START Records

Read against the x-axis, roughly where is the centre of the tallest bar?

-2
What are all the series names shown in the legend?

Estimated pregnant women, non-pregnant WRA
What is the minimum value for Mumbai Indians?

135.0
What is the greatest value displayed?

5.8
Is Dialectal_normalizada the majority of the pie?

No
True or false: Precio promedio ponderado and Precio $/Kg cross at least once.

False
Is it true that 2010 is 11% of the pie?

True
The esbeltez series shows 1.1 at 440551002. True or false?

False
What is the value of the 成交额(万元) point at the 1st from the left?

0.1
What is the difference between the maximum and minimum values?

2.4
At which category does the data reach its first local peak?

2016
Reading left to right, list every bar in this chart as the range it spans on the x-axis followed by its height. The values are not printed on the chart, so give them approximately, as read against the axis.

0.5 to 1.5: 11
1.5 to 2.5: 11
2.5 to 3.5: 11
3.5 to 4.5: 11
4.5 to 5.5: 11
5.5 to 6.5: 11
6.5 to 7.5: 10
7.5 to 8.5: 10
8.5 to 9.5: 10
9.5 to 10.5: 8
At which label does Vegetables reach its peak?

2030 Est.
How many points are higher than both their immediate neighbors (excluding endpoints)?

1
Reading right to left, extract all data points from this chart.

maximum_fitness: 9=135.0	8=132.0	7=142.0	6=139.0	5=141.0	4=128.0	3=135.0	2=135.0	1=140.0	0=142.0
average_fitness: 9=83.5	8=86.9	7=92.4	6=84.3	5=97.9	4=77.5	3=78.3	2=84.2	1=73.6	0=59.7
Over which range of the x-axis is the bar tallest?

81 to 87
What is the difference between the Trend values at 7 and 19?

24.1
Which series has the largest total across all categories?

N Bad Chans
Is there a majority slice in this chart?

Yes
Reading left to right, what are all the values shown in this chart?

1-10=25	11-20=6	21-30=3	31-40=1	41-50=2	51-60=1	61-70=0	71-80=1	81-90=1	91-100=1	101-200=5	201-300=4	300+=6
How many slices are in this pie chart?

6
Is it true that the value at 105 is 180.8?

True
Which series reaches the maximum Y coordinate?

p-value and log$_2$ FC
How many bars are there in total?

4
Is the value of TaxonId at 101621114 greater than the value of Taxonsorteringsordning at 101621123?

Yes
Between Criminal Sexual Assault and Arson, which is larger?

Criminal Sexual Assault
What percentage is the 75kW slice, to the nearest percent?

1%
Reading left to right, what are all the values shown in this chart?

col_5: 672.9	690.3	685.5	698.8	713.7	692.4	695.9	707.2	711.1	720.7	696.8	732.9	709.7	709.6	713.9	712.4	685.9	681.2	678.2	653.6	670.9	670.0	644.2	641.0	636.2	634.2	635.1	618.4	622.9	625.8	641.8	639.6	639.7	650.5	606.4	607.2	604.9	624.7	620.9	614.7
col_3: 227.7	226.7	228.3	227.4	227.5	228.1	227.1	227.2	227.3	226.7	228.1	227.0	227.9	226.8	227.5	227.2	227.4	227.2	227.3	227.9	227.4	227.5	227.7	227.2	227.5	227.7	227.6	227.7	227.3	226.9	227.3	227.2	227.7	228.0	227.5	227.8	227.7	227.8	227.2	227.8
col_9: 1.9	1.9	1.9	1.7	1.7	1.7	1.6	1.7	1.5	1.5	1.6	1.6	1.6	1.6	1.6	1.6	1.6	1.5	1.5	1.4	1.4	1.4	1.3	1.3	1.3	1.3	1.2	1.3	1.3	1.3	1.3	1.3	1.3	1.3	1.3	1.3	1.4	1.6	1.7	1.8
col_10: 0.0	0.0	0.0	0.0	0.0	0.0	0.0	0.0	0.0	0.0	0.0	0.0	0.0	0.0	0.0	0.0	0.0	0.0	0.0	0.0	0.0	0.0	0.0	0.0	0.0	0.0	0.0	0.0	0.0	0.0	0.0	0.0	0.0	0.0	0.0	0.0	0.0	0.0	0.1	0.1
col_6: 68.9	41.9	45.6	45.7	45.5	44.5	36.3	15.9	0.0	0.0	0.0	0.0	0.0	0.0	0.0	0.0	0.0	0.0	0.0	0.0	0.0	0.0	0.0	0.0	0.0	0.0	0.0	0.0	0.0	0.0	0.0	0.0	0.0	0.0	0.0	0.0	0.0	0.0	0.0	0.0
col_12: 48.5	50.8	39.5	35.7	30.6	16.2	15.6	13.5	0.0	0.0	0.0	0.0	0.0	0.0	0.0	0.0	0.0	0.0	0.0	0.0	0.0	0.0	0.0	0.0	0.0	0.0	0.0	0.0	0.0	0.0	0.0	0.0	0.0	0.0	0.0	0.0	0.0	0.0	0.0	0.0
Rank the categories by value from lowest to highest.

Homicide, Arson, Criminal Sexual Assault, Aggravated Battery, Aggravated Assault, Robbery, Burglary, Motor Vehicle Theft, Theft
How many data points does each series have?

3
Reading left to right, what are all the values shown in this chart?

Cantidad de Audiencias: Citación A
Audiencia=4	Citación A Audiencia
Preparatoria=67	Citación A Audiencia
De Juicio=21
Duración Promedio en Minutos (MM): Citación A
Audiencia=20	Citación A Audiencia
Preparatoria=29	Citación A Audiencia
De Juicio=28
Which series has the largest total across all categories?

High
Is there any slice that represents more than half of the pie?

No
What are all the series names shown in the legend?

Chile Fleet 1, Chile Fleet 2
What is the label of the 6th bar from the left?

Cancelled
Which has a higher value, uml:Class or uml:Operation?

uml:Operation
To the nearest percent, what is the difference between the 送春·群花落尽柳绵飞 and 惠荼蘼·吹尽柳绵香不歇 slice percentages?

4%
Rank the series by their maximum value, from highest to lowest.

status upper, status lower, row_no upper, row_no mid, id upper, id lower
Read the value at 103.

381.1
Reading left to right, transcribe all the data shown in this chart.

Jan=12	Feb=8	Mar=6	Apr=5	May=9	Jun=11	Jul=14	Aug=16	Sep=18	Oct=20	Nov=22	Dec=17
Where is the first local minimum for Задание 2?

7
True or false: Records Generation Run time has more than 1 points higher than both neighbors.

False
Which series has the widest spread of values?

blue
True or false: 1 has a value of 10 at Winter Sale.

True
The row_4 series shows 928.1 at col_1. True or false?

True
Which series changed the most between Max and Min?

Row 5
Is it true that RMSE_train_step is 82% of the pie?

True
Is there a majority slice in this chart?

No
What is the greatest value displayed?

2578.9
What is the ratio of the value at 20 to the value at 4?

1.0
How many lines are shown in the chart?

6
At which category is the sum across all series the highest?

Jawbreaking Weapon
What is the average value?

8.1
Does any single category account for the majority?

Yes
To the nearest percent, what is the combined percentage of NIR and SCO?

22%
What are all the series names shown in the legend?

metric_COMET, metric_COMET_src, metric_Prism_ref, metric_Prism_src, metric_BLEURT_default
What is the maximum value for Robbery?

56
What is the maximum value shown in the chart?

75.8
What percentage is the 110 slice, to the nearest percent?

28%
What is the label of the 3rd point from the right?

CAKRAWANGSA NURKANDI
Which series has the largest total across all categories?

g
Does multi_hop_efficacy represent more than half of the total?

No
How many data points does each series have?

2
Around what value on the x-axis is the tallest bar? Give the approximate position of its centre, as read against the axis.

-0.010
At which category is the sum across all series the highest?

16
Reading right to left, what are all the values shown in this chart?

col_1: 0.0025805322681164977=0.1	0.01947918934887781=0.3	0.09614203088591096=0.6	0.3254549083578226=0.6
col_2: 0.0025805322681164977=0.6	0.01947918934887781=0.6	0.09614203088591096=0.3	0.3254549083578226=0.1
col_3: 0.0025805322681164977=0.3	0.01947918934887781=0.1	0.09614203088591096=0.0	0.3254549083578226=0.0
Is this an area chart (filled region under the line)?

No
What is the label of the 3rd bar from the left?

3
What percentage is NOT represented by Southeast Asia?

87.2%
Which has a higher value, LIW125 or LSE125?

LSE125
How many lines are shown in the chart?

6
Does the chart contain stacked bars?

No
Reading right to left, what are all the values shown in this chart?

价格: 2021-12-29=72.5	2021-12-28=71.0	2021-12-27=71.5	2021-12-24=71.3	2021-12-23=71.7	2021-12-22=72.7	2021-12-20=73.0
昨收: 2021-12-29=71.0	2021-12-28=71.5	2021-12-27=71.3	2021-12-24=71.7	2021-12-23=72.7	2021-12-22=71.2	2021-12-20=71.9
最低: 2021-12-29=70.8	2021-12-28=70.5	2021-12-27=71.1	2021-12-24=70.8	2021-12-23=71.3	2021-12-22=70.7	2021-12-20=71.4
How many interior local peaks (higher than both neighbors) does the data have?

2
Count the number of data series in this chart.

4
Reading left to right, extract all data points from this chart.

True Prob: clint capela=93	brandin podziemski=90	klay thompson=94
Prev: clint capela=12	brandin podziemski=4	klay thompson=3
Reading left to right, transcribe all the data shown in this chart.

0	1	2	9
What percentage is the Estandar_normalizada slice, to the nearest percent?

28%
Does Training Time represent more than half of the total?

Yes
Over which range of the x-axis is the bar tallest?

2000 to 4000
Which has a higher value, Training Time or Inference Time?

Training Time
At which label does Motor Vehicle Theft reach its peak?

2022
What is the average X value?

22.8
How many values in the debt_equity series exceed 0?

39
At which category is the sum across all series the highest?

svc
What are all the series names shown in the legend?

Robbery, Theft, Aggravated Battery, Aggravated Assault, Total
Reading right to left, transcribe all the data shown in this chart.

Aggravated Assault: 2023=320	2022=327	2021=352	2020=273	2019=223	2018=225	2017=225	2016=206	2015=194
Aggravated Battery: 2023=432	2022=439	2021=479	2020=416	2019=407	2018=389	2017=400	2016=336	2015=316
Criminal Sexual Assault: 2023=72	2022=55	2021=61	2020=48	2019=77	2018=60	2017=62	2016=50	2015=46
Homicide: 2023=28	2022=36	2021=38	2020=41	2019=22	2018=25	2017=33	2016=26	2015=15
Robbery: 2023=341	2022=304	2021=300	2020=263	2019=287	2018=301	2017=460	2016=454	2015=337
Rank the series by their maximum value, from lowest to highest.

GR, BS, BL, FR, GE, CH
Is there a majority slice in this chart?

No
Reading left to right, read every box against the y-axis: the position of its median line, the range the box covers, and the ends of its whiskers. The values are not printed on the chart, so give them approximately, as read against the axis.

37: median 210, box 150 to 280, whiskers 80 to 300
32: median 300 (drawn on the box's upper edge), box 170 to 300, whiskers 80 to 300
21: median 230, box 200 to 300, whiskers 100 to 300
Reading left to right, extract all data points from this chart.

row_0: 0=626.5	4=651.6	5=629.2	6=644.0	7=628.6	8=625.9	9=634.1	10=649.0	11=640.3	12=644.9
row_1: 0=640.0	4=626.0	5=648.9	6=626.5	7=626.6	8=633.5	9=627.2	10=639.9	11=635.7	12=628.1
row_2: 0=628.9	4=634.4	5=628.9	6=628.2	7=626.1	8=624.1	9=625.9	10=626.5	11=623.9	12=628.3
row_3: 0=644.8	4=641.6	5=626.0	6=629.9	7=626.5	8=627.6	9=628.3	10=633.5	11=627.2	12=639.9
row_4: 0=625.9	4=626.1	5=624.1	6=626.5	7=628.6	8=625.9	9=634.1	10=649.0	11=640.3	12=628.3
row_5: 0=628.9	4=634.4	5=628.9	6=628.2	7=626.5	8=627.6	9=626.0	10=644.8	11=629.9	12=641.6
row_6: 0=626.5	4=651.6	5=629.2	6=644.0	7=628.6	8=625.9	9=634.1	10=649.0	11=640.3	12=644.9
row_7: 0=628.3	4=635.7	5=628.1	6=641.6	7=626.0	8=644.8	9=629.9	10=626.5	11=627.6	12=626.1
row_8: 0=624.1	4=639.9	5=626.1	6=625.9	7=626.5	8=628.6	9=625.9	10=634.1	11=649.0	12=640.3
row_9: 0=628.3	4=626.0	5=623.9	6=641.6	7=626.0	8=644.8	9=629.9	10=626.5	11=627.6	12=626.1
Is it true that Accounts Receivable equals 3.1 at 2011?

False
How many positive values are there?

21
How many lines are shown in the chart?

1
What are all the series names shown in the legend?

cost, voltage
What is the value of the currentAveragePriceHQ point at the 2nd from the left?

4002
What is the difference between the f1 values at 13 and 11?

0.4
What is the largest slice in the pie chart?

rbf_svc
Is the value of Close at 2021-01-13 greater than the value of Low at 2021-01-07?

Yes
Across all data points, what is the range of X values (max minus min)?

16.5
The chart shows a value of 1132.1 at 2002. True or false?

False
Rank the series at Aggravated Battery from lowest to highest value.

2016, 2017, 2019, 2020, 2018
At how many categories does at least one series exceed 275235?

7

END Records

What you are asked to do » Reproduce verbatim the rows from the very beginning through the line containing "Is Dialectal_normalizada the", including that line.

Task output »
Read against the x-axis, roughly where is the centre of the tallest bar?

-2
What are all the series names shown in the legend?

Estimated pregnant women, non-pregnant WRA
What is the minimum value for Mumbai Indians?

135.0
What is the greatest value displayed?

5.8
Is Dialectal_normalizada the majority of the pie?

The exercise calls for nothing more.